It was the month of August in 2014 when I got my first tattoo. I don’t have a vivid recollection of what led me to get the first ink on my body, but it sure changed my life. It wasn’t a great tattoo though. Cheesy text, TBH. Early adulthood BS over a broken heart. But that setting of a street shop left indelible imprints on my body and mind.
I was stoned AF when I reached the studio, when I first met my then tattoo artist, now brother, Utsav Podder. In fact, I was wearing a tee that said high five 🤪.
That evening, by getting my first tattoo, I truly fell in love with myself in some way. That dose of endorphins that only a tattoo can give you, released me within me and that brought down many walls inside. I have never gone for therapy, but getting that first tattoo was as good as any therapy can ever be. I didn’t know Utsav before that encounter, but during that session, I shared more about my life with him than I did with many close friends at that time. It was an hour where not only did I surrender to his needle, but opened up the darkest chambers of my mind to a stranger who, at that moment, felt more family than stranger.
And not just my artist, Utsav, but the shop owner, Kevin Andrade as well.
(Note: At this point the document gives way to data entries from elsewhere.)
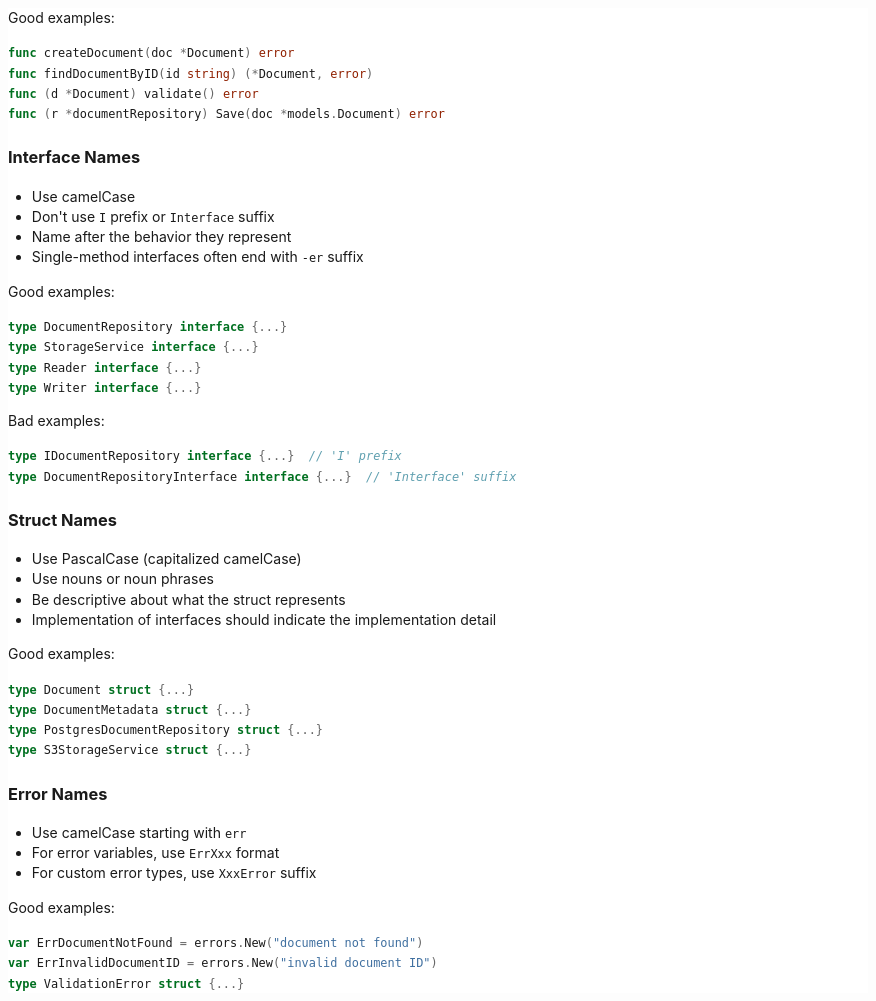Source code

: Good examples:
```go
func createDocument(doc *Document) error
func findDocumentByID(id string) (*Document, error)
func (d *Document) validate() error
func (r *documentRepository) Save(doc *models.Document) error
```

### Interface Names

- Use camelCase
- Don't use `I` prefix or `Interface` suffix
- Name after the behavior they represent
- Single-method interfaces often end with `-er` suffix

Good examples:
```go
type DocumentRepository interface {...}
type StorageService interface {...}
type Reader interface {...}
type Writer interface {...}
```

Bad examples:
```go
type IDocumentRepository interface {...}  // 'I' prefix
type DocumentRepositoryInterface interface {...}  // 'Interface' suffix
```

### Struct Names

- Use PascalCase (capitalized camelCase)
- Use nouns or noun phrases
- Be descriptive about what the struct represents
- Implementation of interfaces should indicate the implementation detail

Good examples:
```go
type Document struct {...}
type DocumentMetadata struct {...}
type PostgresDocumentRepository struct {...}
type S3StorageService struct {...}
```

### Error Names

- Use camelCase starting with `err`
- For error variables, use `ErrXxx` format
- For custom error types, use `XxxError` suffix

Good examples:
```go
var ErrDocumentNotFound = errors.New("document not found")
var ErrInvalidDocumentID = errors.New("invalid document ID")
type ValidationError struct {...}
```
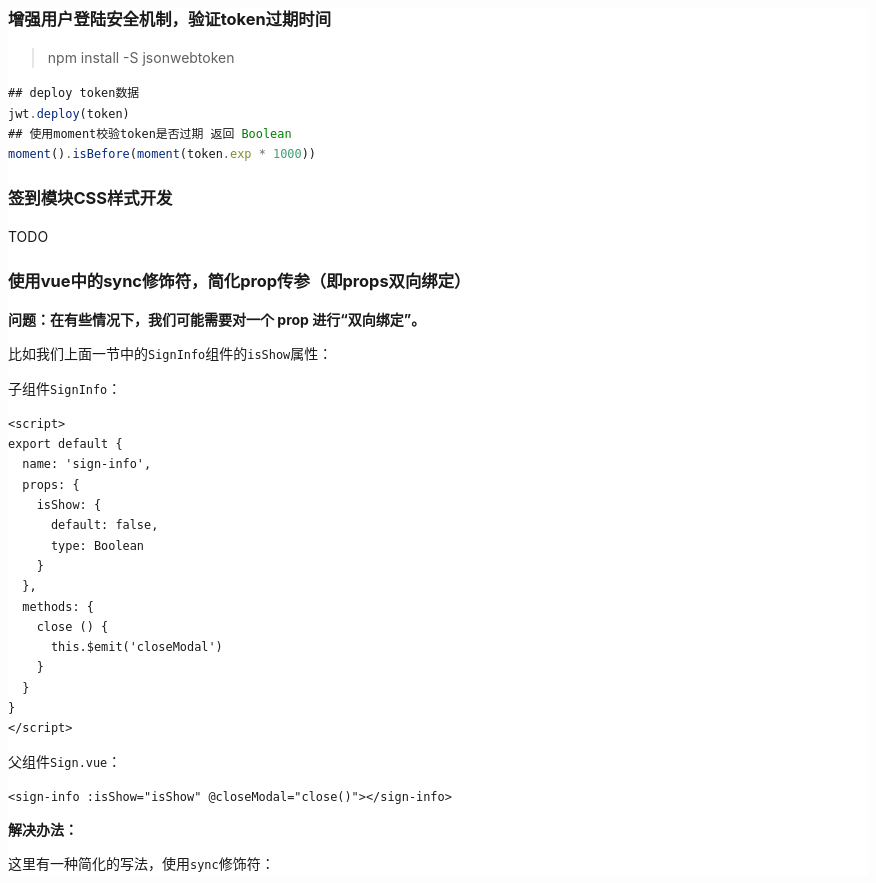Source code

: 


### 增强用户登陆安全机制，验证token过期时间

> npm install -S jsonwebtoken

```javascript
## deploy token数据
jwt.deploy(token)
## 使用moment校验token是否过期 返回 Boolean
moment().isBefore(moment(token.exp * 1000)) 
```





### 签到模块CSS样式开发

TODO



### 使用vue中的sync修饰符，简化prop传参（即props双向绑定）

 **问题：在有些情况下，我们可能需要对一个 prop 进行“双向绑定”。**

比如我们上面一节中的`SignInfo`组件的`isShow`属性：

子组件`SignInfo`：

```vue
<script>
export default {
  name: 'sign-info',
  props: {
    isShow: {
      default: false,
      type: Boolean
    }
  },
  methods: {
    close () {
      this.$emit('closeModal')
    }
  }
}
</script>
```

父组件`Sign.vue`：

```vue
<sign-info :isShow="isShow" @closeModal="close()"></sign-info>
```

**解决办法：**

这里有一种简化的写法，使用`sync`修饰符：

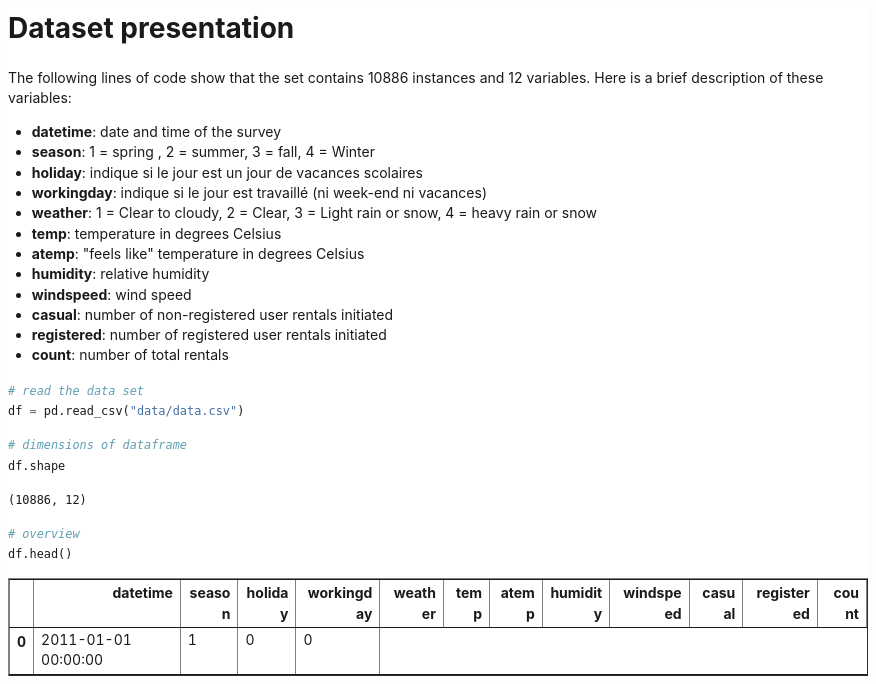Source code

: # Dataset presentation 

The following lines of code show that the set contains 10886 instances and 12 variables. 
Here is a brief description of these variables:
- __datetime__: date and time of the survey
- __season__: 1 = spring , 2 = summer, 3 = fall, 4 = Winter
- __holiday__: indique si le jour est un jour de vacances scolaires
- __workingday__: indique si le jour est travaillé (ni week-end ni vacances)
- __weather__: 1 = Clear to cloudy, 2 = Clear, 3 = Light rain or snow, 4 = heavy rain or snow
- __temp__: temperature in degrees Celsius
- __atemp__: "feels like" temperature in degrees Celsius
- __humidity__: relative humidity
- __windspeed__: wind speed
- __casual__: number of non-registered user rentals initiated
- __registered__: number of registered user rentals initiated
- __count__: number of total rentals


```python
# read the data set 
df = pd.read_csv("data/data.csv")
```


```python
# dimensions of dataframe 
df.shape
```




    (10886, 12)




```python
# overview
df.head()
```




<div>
<table border="1" class="dataframe">
  <thead>
    <tr style="text-align: right;">
      <th></th>
      <th>datetime</th>
      <th>season</th>
      <th>holiday</th>
      <th>workingday</th>
      <th>weather</th>
      <th>temp</th>
      <th>atemp</th>
      <th>humidity</th>
      <th>windspeed</th>
      <th>casual</th>
      <th>registered</th>
      <th>count</th>
    </tr>
  </thead>
  <tbody>
    <tr>
      <th>0</th>
      <td>2011-01-01 00:00:00</td>
      <td>1</td>
      <td>0</td>
      <td>0</td>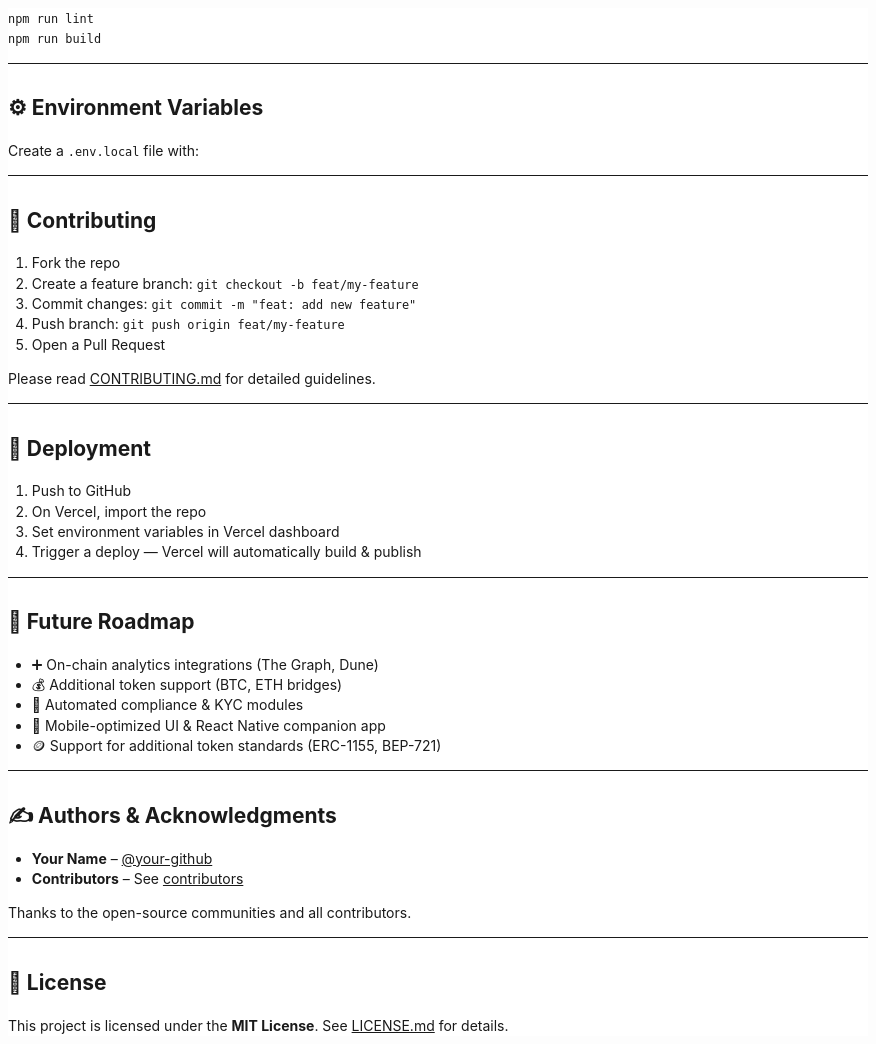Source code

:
 ```bash
npm run lint
npm run build
```

---

## ⚙️ Environment Variables

Create a `.env.local` file with:

---

## 🤝 Contributing

1. Fork the repo
2. Create a feature branch: `git checkout -b feat/my-feature`
3. Commit changes: `git commit -m "feat: add new feature"`
4. Push branch: `git push origin feat/my-feature`
5. Open a Pull Request

Please read [CONTRIBUTING.md](./CONTRIBUTING.md) for detailed guidelines.

---

## 🚀 Deployment

1. Push to GitHub
2. On Vercel, import the repo
3. Set environment variables in Vercel dashboard
4. Trigger a deploy — Vercel will automatically build & publish

---

## 🔮 Future Roadmap

- ➕ On-chain analytics integrations (The Graph, Dune)
- 💰 Additional token support (BTC, ETH bridges)
- 🤖 Automated compliance & KYC modules
- 📱 Mobile-optimized UI & React Native companion app
- 🪙 Support for additional token standards (ERC-1155, BEP-721)

---

## ✍️ Authors & Acknowledgments

- **Your Name** – [@your-github](https://github.com/your-github)
- **Contributors** – See [contributors](https://github.com/your-org/secure-token-transfer/contributors)

Thanks to the open-source communities and all contributors.

---

## 📜 License

This project is licensed under the **MIT License**. See [LICENSE.md](LICENSE.md) for details.
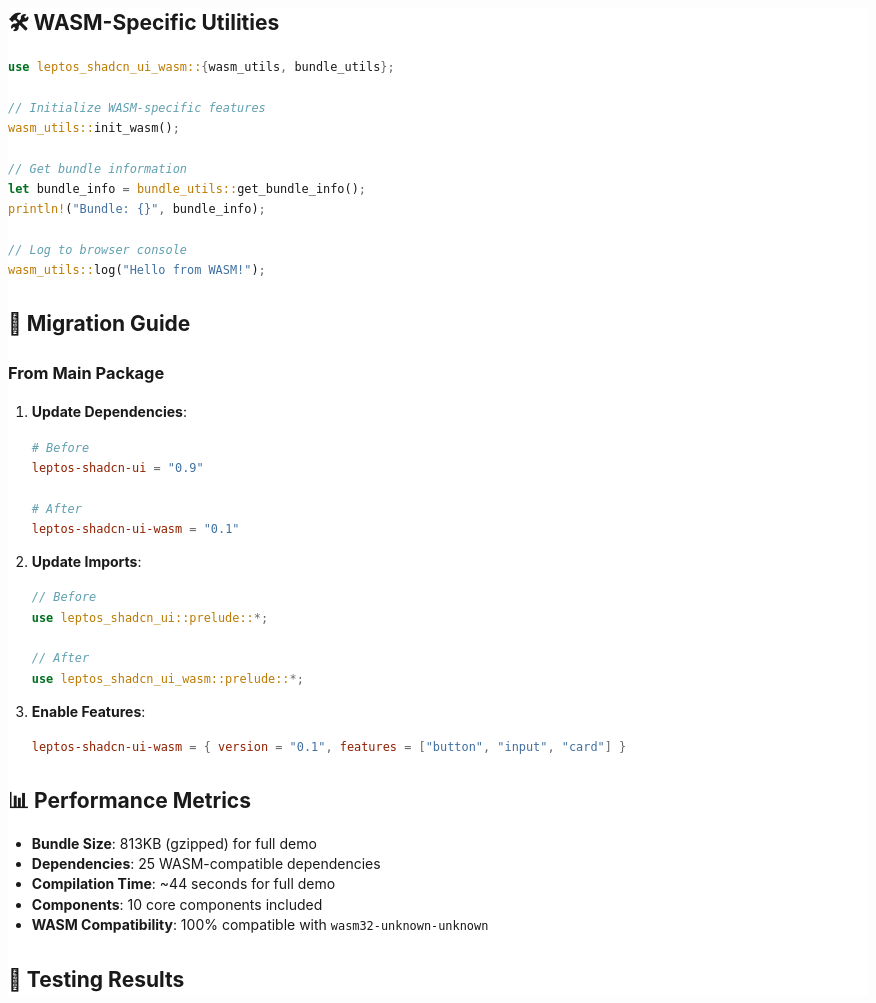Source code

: ## 🛠️ **WASM-Specific Utilities**

```rust
use leptos_shadcn_ui_wasm::{wasm_utils, bundle_utils};

// Initialize WASM-specific features
wasm_utils::init_wasm();

// Get bundle information
let bundle_info = bundle_utils::get_bundle_info();
println!("Bundle: {}", bundle_info);

// Log to browser console
wasm_utils::log("Hello from WASM!");
```

## 🔄 **Migration Guide**

### From Main Package
1. **Update Dependencies**:
   ```toml
   # Before
   leptos-shadcn-ui = "0.9"
   
   # After  
   leptos-shadcn-ui-wasm = "0.1"
   ```

2. **Update Imports**:
   ```rust
   // Before
   use leptos_shadcn_ui::prelude::*;
   
   // After
   use leptos_shadcn_ui_wasm::prelude::*;
   ```

3. **Enable Features**:
   ```toml
   leptos-shadcn-ui-wasm = { version = "0.1", features = ["button", "input", "card"] }
   ```

## 📊 **Performance Metrics**

- **Bundle Size**: 813KB (gzipped) for full demo
- **Dependencies**: 25 WASM-compatible dependencies
- **Compilation Time**: ~44 seconds for full demo
- **Components**: 10 core components included
- **WASM Compatibility**: 100% compatible with `wasm32-unknown-unknown`

## 🧪 **Testing Results**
To the 2014 me, these were not just the coolest peeps I had come across then, but the realest people I got to know. And that to me became like the backbone of my personal connection with tattoos. When someone asks me why I fell in love with tattoos and tattooing, I generally don’t have a concrete answer. It’s almost impossible for me to describe the realest connection of human energies I have felt, in words.
What is a tattoo shop? It’s a no BS atmosphere where you lay down bare-soul, and surrender to the trust you put on your tattooer. It’s a place where I would go hang everyday after work, make a hell lot of new friends, have real conversations outside Instagram, and get to be a part of a subculture that makes me feel at home.
When my non-tattooed friends ask me questions about tattoos and what it feels like to get inked and why do I keep getting tattoos, I say I am not in it just for the visual beauty of tattoos. I love how I can decorate myself and look the way I want to look, but that is not why I fell in love with it. I fell in love with tattoos because of what the experience of getting a tattoo is like. Some call it a rite of passage, some look at it as a tick off the bucket list, I perceive tattoos to be my literature, my poetry and cinema. It’s my story, told the way I want it to be, on my body, and only by people I truly connect with. You could be the best and the baddest tattooer on the planet, but if I don’t have a bond with you, I can never get tattooed by you. 50% of it is the artistry, but the other 50% is the damn experience you have getting a tattoo. I have had sessions which I don’t have fond memories of, but then I have had sessions where I have felt relieved, elevated and changed.
I think we should all start looking at tattoos as not just a tick off the bucket list, not just a tiny ornamental desire, not strictly symbolic and meaningful, but like the way we want our life to be. Without reasoning, just the way we want it to be.